• **Data**
··········
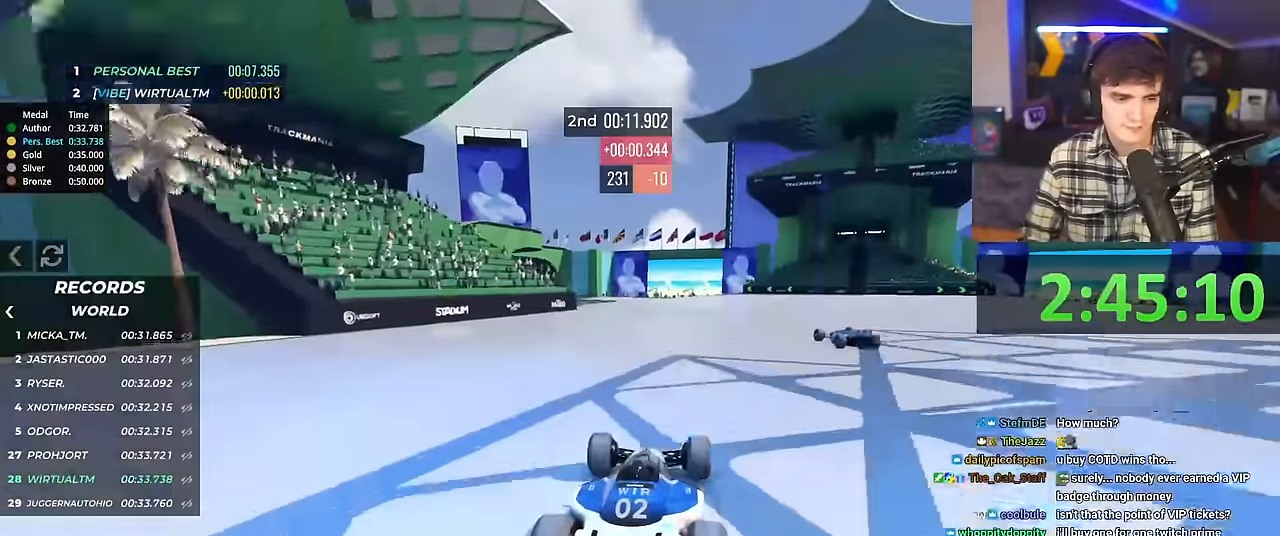
{"keys": ["up"], "events": [[167, "left", "down"], [267, "left", "up"]]}
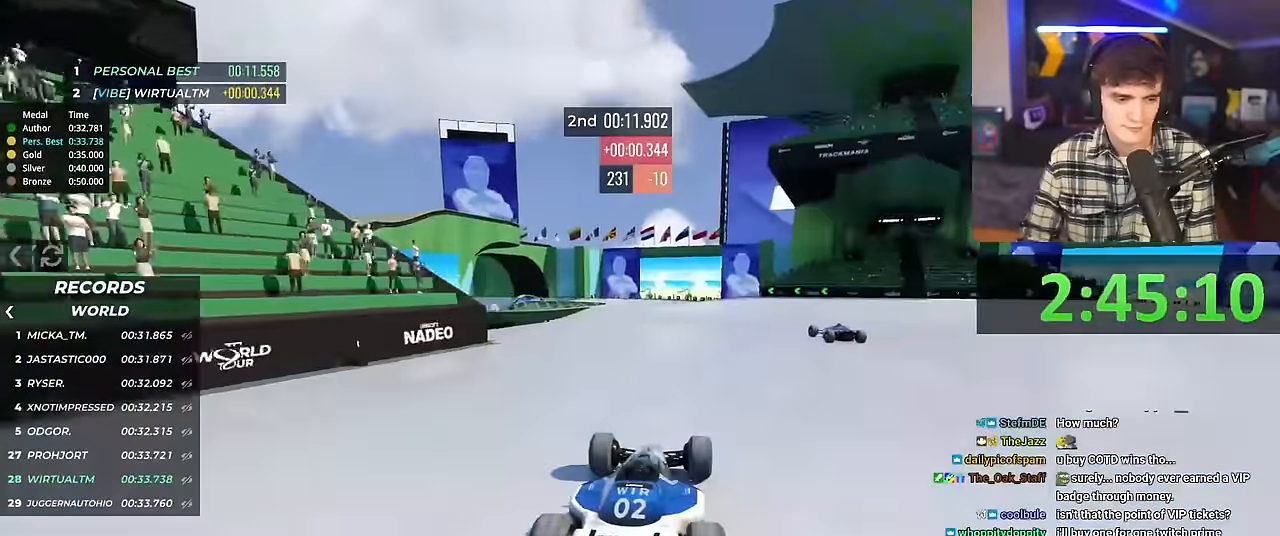
{"keys": ["up"], "events": [[367, "left", "down"], [417, "left", "up"]]}
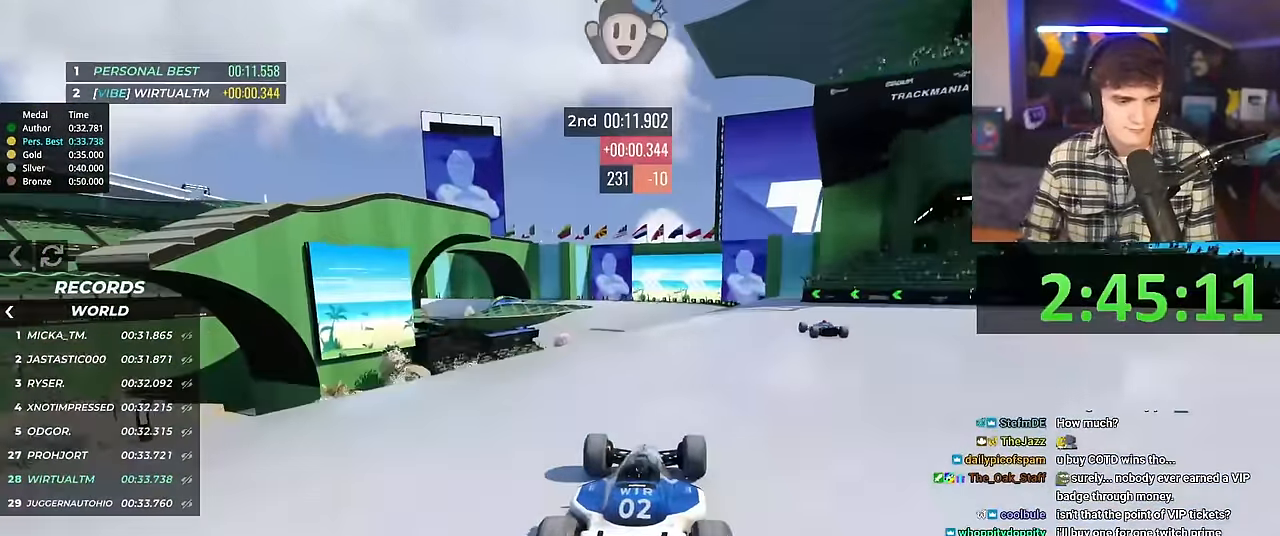
{"keys": ["up"], "events": [[150, "right", "down"], [200, "right", "up"]]}
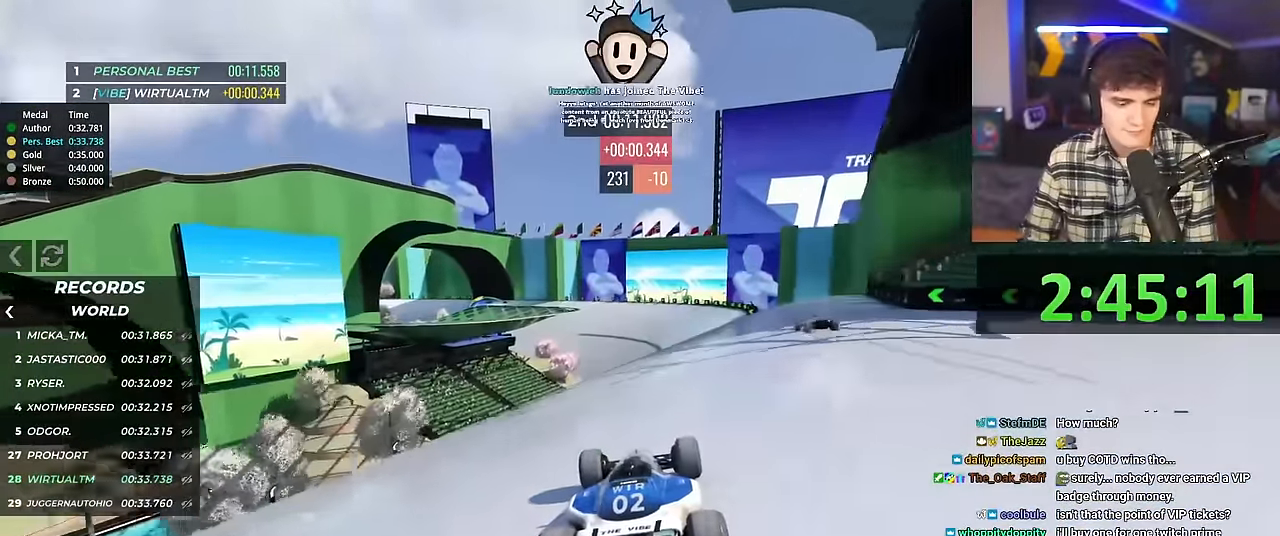
{"keys": ["up"], "events": [[300, "right", "down"], [350, "right", "up"]]}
··········
• **Exercise objective**
Where the data contains images, drop them and print the rest exactly.

• **Answer for this exercise**
{"keys": ["up"], "events": [[167, "left", "down"], [267, "left", "up"]]}
{"keys": ["up"], "events": [[367, "left", "down"], [417, "left", "up"]]}
{"keys": ["up"], "events": [[150, "right", "down"], [200, "right", "up"]]}
{"keys": ["up"], "events": [[300, "right", "down"], [350, "right", "up"]]}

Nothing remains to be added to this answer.